A change from part-time to full-time also has reporting consequences. Flipping the facts, assume that the employee was part-time from January to June, and full-time from July through December. From January through June, Line 14 would be coded 1H (No offer of coverage); Line 15 would be left blank, and Line 16 would be coded 2B (employee not a full-time employee). For July, August and September, Line 14 would similarly be coded 1H (No offer of coverage); Line 15 would continue to be left blank, but Line 16 would be coded 2D (Employee in a section 4980H(b) Limited Non-Assessment Period). For the remainder of the year, for Line 14, the employer would enter 1-series indictor code 1E (Minimum essential coverage providing minimum value offered to employee and at least minimum essential coverage offered to dependent(s) and spouse). For Line 15, the employer would report the lowest cost employee premium for self-only coverage. If the employee accepted the coverage, Line 16 would be coded 2C (Employee enrolled in coverage offered); if the employee declined coverage, Line 16 would be coded 2F (Section 4980H affordability Form W-2 safe harbor).
Breaks in service
Generally, an employer is permitted but not required to treat an employee who is rehired after incurring a “break-in-service” as a new employee if the employee was not credited with an hour of service for at least 13 consecutive weeks. For educational institutions, a break must be at least 26 weeks. Under an alternative “rule of parity,” a break in service is deemed to occur for periods shorter than 13 consecutive weeks if the employee was not credited with an hour of service for a period of at least four consecutive weeks, and that period is longer than the employee’s previous period of employment immediately preceding the break.

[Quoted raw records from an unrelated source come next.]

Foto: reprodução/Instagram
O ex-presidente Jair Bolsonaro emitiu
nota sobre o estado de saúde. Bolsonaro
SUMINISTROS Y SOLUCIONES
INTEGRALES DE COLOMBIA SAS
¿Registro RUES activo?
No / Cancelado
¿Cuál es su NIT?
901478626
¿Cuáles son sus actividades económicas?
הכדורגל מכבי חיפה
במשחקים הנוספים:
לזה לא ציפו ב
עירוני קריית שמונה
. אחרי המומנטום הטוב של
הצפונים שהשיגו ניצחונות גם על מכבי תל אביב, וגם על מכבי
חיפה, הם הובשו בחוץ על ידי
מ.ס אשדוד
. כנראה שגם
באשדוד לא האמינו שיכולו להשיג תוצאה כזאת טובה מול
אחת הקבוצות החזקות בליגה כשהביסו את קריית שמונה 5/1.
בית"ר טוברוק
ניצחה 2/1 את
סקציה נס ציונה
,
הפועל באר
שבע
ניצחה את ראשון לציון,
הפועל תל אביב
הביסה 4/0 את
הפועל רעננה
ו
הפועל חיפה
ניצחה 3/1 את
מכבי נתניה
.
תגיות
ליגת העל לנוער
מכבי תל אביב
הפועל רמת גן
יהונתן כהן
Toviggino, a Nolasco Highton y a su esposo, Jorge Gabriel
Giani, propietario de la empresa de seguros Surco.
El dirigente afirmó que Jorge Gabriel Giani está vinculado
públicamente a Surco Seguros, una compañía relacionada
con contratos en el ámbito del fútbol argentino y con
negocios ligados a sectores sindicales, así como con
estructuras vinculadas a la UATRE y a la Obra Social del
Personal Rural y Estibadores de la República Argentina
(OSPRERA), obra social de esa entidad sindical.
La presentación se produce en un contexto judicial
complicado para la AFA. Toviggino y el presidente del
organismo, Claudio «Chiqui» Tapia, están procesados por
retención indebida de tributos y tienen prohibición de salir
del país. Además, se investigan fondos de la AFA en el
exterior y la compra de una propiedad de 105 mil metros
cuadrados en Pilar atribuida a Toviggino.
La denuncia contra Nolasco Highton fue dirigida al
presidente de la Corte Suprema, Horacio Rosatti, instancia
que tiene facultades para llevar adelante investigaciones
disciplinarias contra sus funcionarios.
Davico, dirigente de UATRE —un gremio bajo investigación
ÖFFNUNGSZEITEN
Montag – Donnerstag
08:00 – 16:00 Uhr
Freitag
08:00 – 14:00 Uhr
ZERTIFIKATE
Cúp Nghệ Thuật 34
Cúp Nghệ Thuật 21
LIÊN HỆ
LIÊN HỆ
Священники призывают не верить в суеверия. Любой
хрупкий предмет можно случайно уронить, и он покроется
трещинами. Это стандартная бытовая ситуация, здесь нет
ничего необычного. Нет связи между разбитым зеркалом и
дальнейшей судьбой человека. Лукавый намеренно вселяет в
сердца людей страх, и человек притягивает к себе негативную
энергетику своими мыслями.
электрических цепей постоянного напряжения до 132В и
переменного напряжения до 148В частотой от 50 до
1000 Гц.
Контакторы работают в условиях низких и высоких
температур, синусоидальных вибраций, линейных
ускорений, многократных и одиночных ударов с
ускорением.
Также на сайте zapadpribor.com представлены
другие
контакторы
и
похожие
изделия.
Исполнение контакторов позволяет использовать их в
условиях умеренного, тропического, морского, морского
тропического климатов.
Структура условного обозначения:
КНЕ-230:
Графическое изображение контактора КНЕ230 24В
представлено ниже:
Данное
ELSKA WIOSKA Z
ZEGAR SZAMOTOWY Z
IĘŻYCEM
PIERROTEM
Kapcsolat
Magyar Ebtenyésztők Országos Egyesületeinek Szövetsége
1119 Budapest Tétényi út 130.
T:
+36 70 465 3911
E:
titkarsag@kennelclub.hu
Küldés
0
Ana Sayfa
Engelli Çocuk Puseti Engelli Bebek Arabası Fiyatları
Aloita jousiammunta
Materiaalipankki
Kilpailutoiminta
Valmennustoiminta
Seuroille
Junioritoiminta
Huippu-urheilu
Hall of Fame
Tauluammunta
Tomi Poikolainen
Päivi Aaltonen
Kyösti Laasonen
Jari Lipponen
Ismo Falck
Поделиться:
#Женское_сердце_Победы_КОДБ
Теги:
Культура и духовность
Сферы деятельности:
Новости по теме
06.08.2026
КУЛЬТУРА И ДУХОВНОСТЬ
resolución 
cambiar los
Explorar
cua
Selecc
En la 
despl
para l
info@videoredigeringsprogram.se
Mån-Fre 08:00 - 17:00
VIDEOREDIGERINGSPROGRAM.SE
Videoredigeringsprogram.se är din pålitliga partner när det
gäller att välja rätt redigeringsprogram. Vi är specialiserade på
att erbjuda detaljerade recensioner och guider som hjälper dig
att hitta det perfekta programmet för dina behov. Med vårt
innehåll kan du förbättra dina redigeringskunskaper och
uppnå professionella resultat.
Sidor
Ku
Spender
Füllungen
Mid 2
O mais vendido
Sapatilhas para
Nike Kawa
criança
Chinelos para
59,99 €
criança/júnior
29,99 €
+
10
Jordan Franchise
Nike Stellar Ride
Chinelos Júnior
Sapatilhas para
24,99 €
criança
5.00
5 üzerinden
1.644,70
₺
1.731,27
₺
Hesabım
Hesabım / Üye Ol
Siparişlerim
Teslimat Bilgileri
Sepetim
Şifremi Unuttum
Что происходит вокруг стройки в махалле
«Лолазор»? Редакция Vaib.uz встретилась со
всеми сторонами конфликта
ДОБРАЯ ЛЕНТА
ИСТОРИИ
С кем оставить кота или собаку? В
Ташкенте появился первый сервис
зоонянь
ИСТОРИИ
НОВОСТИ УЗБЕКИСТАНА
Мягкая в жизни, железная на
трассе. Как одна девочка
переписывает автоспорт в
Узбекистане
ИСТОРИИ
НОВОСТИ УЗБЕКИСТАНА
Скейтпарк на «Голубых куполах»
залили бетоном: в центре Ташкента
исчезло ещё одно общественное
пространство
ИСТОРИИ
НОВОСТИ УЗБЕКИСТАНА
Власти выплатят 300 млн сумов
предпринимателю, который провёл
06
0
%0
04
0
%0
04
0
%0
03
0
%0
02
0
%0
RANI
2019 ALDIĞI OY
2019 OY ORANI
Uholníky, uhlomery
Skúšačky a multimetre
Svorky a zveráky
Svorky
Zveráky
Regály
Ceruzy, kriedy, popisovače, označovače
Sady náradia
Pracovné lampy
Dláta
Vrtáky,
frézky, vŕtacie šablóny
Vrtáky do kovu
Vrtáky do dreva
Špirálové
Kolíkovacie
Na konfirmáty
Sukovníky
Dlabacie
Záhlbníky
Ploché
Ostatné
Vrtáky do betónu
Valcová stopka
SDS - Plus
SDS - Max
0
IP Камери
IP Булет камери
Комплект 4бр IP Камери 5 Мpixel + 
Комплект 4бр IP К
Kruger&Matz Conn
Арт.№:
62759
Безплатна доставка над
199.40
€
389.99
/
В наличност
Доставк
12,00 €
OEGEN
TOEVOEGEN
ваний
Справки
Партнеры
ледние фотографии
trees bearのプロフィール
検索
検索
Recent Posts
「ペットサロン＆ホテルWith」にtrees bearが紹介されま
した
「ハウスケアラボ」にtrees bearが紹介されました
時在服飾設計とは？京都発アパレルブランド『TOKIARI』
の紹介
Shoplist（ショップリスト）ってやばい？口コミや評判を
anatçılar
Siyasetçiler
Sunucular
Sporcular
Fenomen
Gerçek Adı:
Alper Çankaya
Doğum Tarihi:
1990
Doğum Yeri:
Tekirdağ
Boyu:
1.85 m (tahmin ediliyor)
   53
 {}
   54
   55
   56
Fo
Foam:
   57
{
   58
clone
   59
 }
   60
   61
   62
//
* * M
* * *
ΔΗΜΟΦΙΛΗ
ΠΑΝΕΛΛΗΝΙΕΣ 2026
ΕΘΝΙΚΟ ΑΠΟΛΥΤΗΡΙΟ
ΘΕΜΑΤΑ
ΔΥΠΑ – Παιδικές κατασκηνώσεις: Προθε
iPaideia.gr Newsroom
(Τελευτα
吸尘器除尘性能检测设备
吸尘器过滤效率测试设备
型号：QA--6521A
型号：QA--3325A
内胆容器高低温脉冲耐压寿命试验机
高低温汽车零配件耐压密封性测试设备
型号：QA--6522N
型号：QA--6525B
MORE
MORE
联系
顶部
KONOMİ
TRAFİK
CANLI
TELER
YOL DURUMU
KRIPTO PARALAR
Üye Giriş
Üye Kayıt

The break in service rules apply solely for the purpose of determining whether an individual should be treated as a continuing or new employee. They have no bearing on whether the employee is a full-time employee.
Returning to our example, assume that our employee works full-time from January to June and terminates employment on June 30, and that he or she was offered and elected coverage. The employee resumes full-time employment November 1, after a 4-month (i.e., longer than 13 weeks) break-in-service. Here, the employer has a choice. It can treat the employee either as a new, full-time employee or a continuing employee.